## EXERCISE PASSAGE
+ + +

It is "Clock Work Zone", however missing " W" art makes it "Clock Ork Zone". The correct name shows up in the level select. 

Correct initials for the level should be CWZ instead of COZ like in the OP but I'm not sure if the community has decided on this.


----------



## HarveyHouston (Jan 2, 2021)

Huh, never knew that such a thing wasn't released yet. Interesting!


----------



## raxadian (Jan 2, 2021)

matpower said:


> It is "Clock Work Zone", however missing " W" art makes it "Clock Ork Zone". The correct name shows up in the level select.
> 
> Correct initials for the level should be CWZ instead of COZ like in the OP but I'm not sure if the community has decided on this.



Ah yeah I remember someone mentioned the font they used didn't have a W to save space hence the name change.


----------



## soup1 (Jan 2, 2021)

Woah. I woulda thought we would be done with this game by now but apparently not lol


----------



## raxadian (Jan 3, 2021)

The ball must have killed a few beta testers or something.


----------



## RocketRobz (Jan 4, 2021)

As a Sonic fan myself, I'm so glad that a prototype for Sonic 1 is now out!
I'm hoping that the Tokyo Toy Show proto is released in the future as well.
Some people have said that a Sonic 1 proto wouldn't/won't be made public, and now look what happened. 

Here's what I like about the recently released proto:

The percussion samples.
They're lower-pitched than the final, so I'm under the impression that the high-pitched samples in the final, is an overlooked bug due to reworking the sound driver for the SEGA sample.
The UFOs in Marble Zone.
I can see why they removed them in the final.
The look of Sparkling Zone.
I prefer the lively look of it over the cool-looking Spring Yard Zone.
The background of Labyrinth Zone.
In my opinion, it's what makes Labyrinth Zone look like... well, a labyrinth.


----------



## raxadian (Jan 4, 2021)

+ + +

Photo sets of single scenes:
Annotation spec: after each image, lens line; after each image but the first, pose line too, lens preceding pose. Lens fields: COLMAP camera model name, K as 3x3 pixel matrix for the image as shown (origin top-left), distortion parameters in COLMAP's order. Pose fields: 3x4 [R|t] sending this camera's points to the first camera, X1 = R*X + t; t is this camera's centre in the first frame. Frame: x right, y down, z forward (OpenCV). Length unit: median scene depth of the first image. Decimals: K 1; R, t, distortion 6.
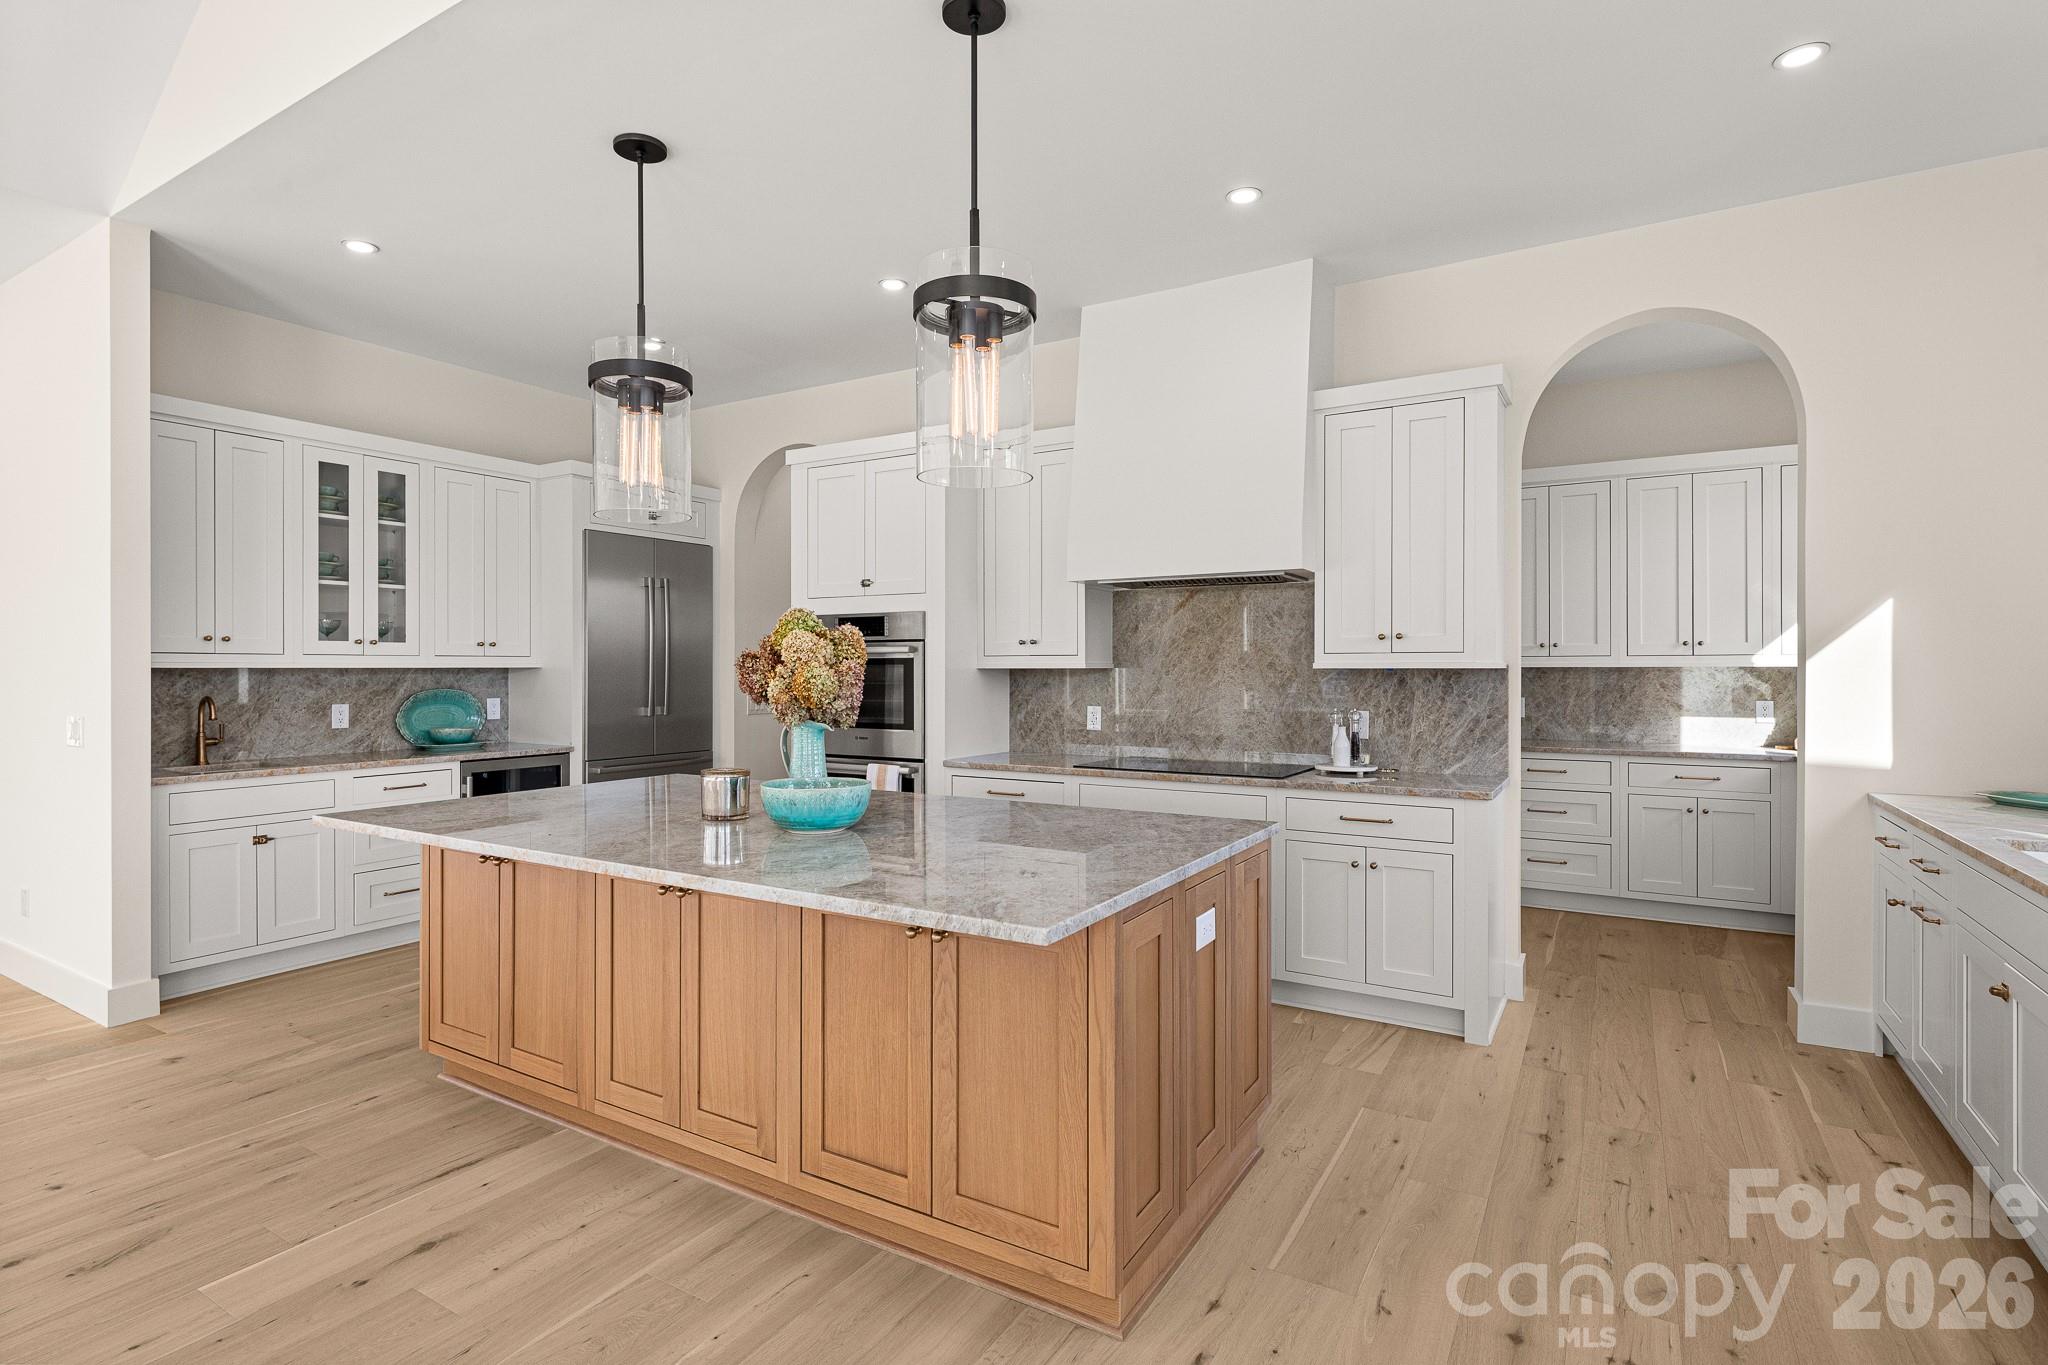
lens RADIAL K [[1001.0, 0, 1012.6], [0, 1001.0, 669.1], [0, 0, 1]] dist [0.007857, -0.005170]
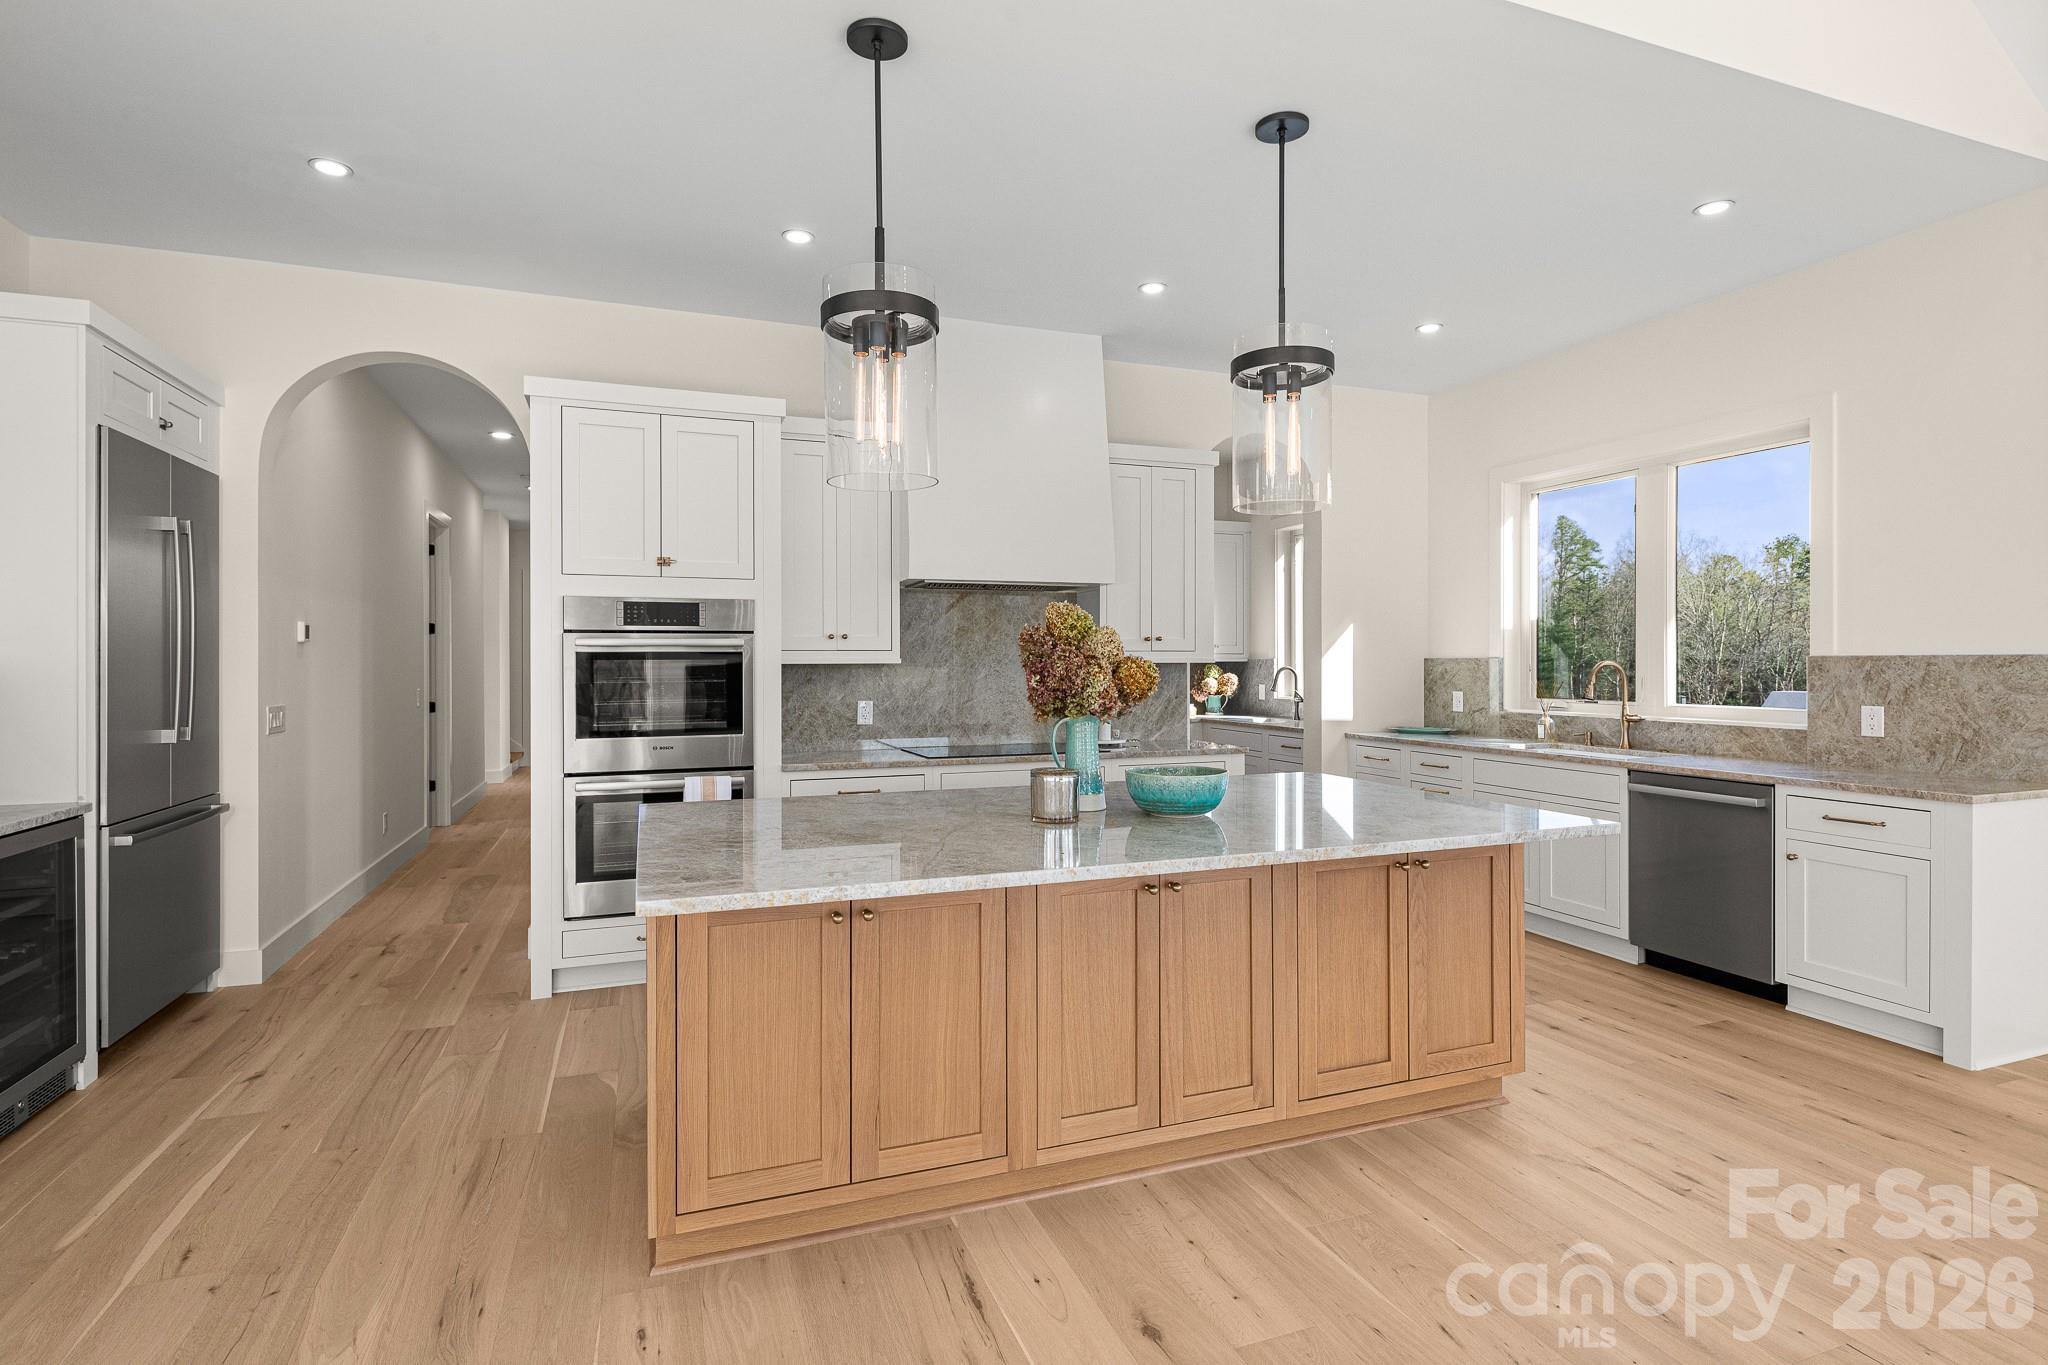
lens RADIAL K [[1001.0, 0, 1009.9], [0, 1001.0, 664.6], [0, 0, 1]] dist [0.007857, -0.005170]
pose [[0.619006, -0.003083, 0.785380, -0.650663], [0.003333, 0.999994, 0.001299, -0.000384], [-0.785379, 0.001814, 0.619012, 0.272075]]
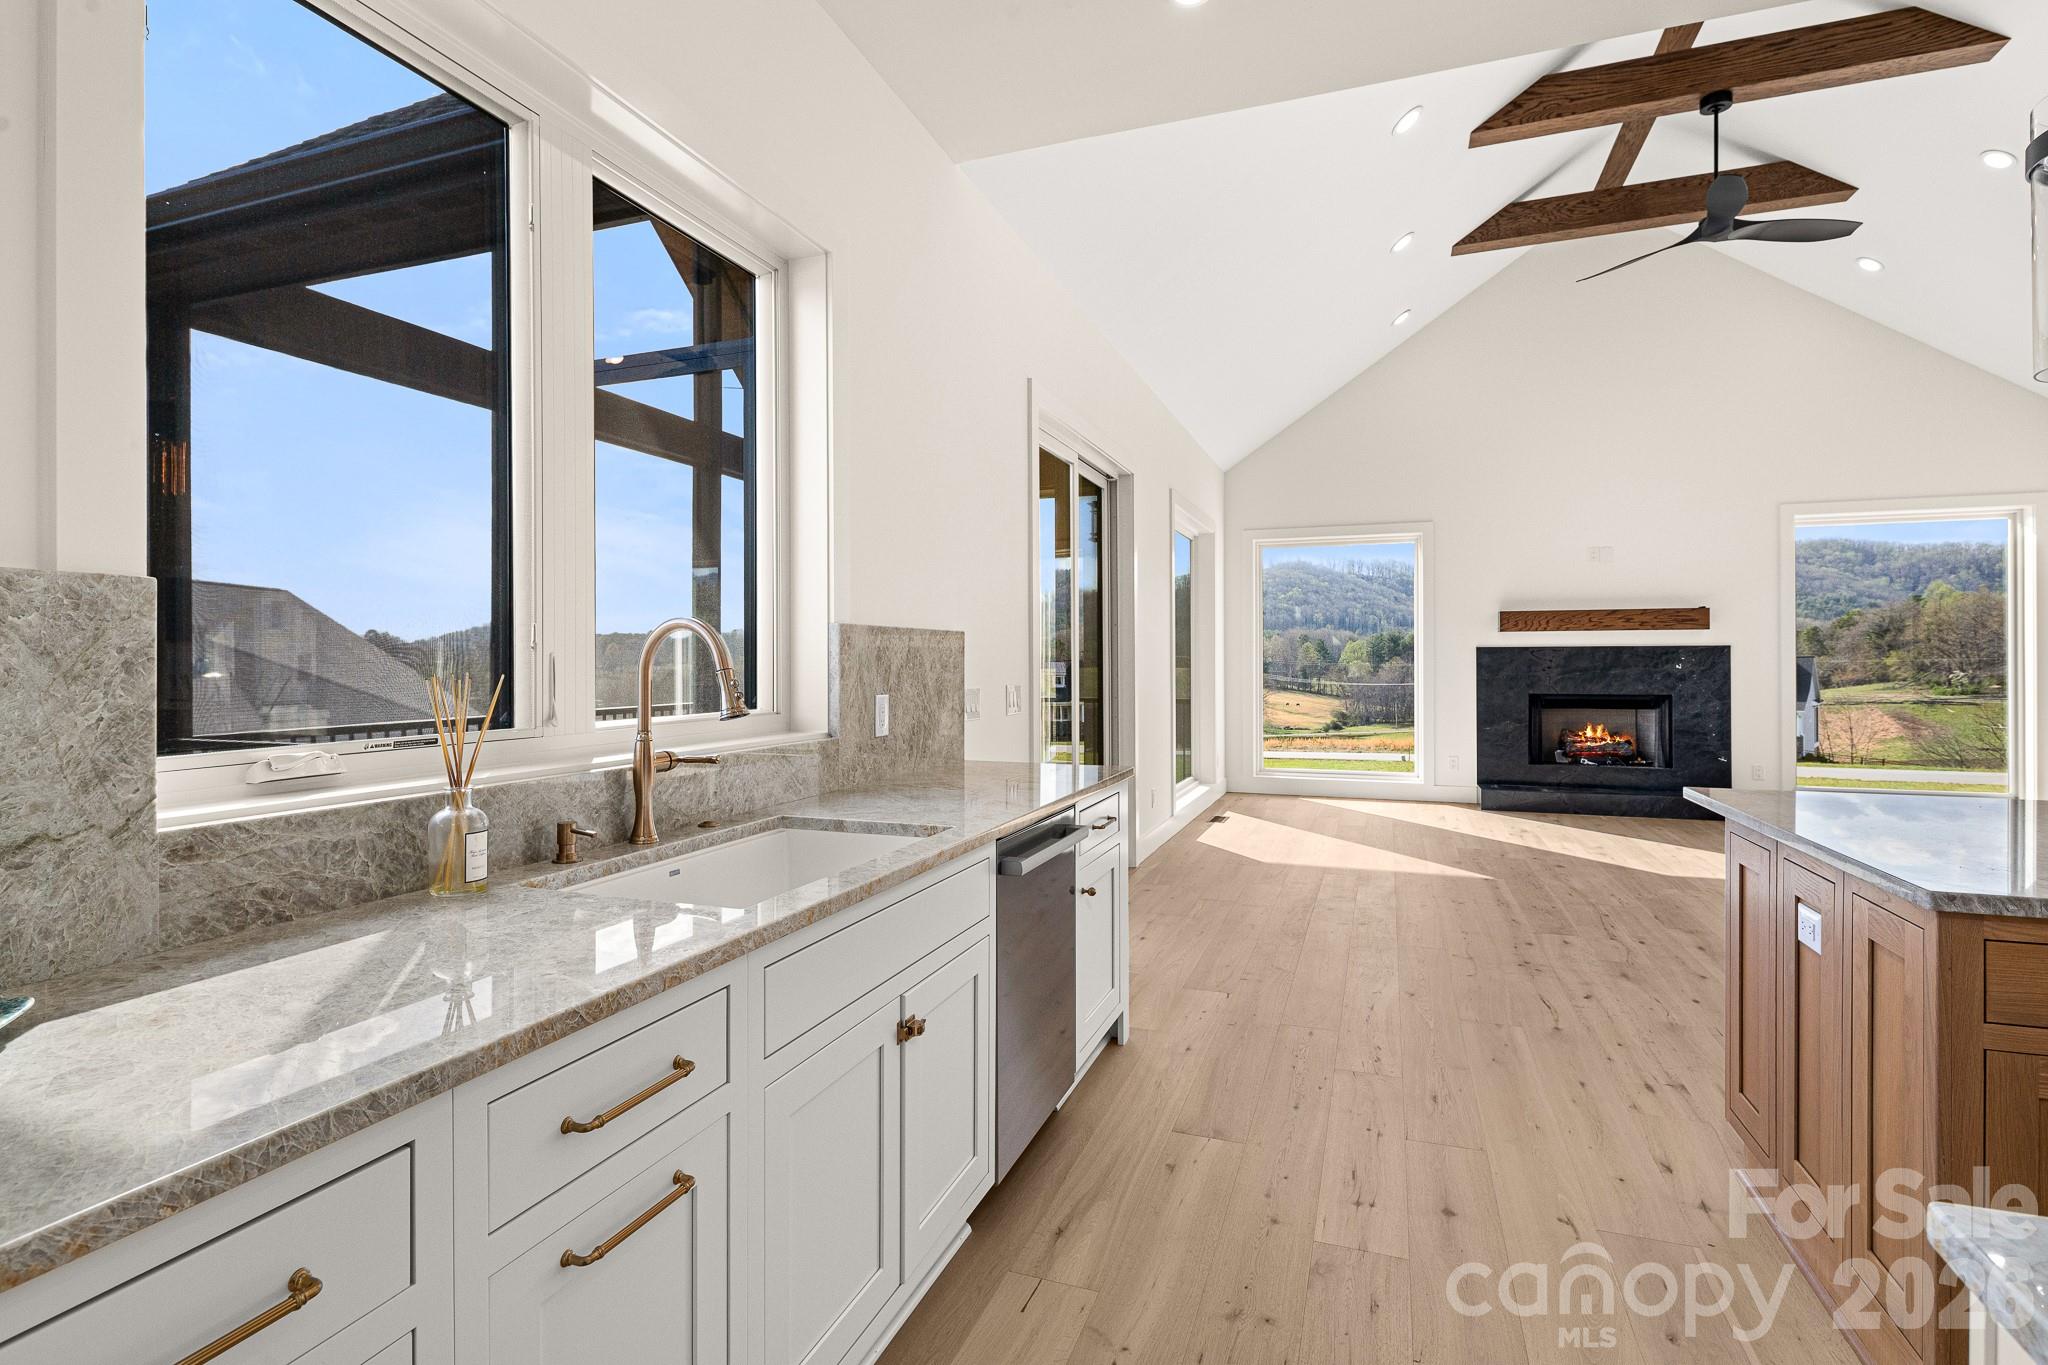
lens RADIAL K [[1001.0, 0, 1005.6], [0, 1001.0, 663.5], [0, 0, 1]] dist [0.007857, -0.005170]
pose [[-0.981835, 0.004074, -0.189693, 0.502266], [0.003391, 0.999987, 0.003925, 0.016527], [0.189707, 0.003210, -0.981836, 0.845975]]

+ + +

## TASK LIST
1 - Decide whether each statement agrees with the forum thread about the Sonic 1 prototype, answering yes or no and quoting the words of the thread that settle it. (a) The correct level name appears in the level select. (b) RocketRobz prefers the look of Spring Yard Zone to that of Sparkling Zone. (c) raxadian recalls hearing that the font lacked a W to save space.
2 - Write the next part of the forum thread about the Sonic 1 prototype, picking up right after its final line.
The listing comes from a different source than the forum thread.

## RESULTS FOR EACH TASK
1 -
(a) Yes: "The correct name shows up in the level select."
(b) No: "I prefer the lively look of it over the cool-looking Spring Yard Zone."
(c) Yes: "the font they used didn't have a W to save space"

2 -
Robz8 said:


> The UFOs in Marble Zone.
> I can see why they removed them in the final.


Because they are a leftover of when Sonic was a vampire and fought mutants?


----------



## Sonic Angel Knight (Jan 4, 2021)

And now we see a static background image of Labyrinth zone. 








matpower said:


> It is "Clock Work Zone", however missing " W" art makes it "Clock Ork Zone". The correct name shows up in the level select.


Clock "ORK" zone just funny 

Least is not clock cork zone. Might be filled with corks and screws. Clock work kinda remind me of clock tower stages in like every castlevania game which is the most annoying swinging on pendulums or the spinning gears, unlimited medusa heads.


----------



## KlasseyKreations (Jan 4, 2021)

gotta go fast


----------



## RocketRobz (Jan 4, 2021)

raxadian said:


> Because they are a leftover of when Sonic was a vampire and fought mutants?


lol, nope.
It's because Marble Zone doesn't look like a Sci-Fi/space level.


----------



## raxadian (Jan 5, 2021)

Robz8 said:


> lol, nope.
> It's because Marble Zone doesn't look like a Sci-Fi/space level.



Unless you go by the ancient ruins equals aliens thing.


----------



## Sonic Angel Knight (Jan 5, 2021)

So someone already made VGM files of the prototype. Some songs sound.... different.


----------



## Milenko (Jan 5, 2021)

Idk why but I just had memories of castle of illusion on the master system come back to me, stressful memories


----------



## matpower (Jan 6, 2021)

Sonic Angel Knight said:


> So someone already made VGM files of the prototype. Some songs sound.... different.


The drum sample is a lot cleaner compared to the final release, it really shows in Final Zone's sound slot IMO.
It is likely that they tweaked the sound driver for the "SEGAAAAA!" chant, and made the drum weaker either due to technical limitations.


----------



## raxadian (Jan 7, 2021)

matpower said:


> The drum sample is a lot cleaner compared to the final release, it really shows in Final Zone's sound slot IMO.
> It is likely that they tweaked the sound driver for the "SEGAAAAA!" chant, and made the drum weaker either due to technical limitations.



Or just a result of audio compression to save space.  The SEGAAA!  scream alone takes 5.15% space of the finished game.


----------



## AFK797 (Jan 7, 2021)

From What I remember, the "Press Start Button" Text doesn't appear on the title screen in the final game, correct? And is that font used anywhere else in the final game?


----------



## raxadian (Jan 7, 2021)

AFK797 said:


> From What I remember, the "Press Start Button" Text doesn't appear on the title screen in the final game, correct? And is that font used anywhere else in the final game?



The color makes it hard to read,  and the game was Christmas rushed.


----------



## matpower (Jan 7, 2021)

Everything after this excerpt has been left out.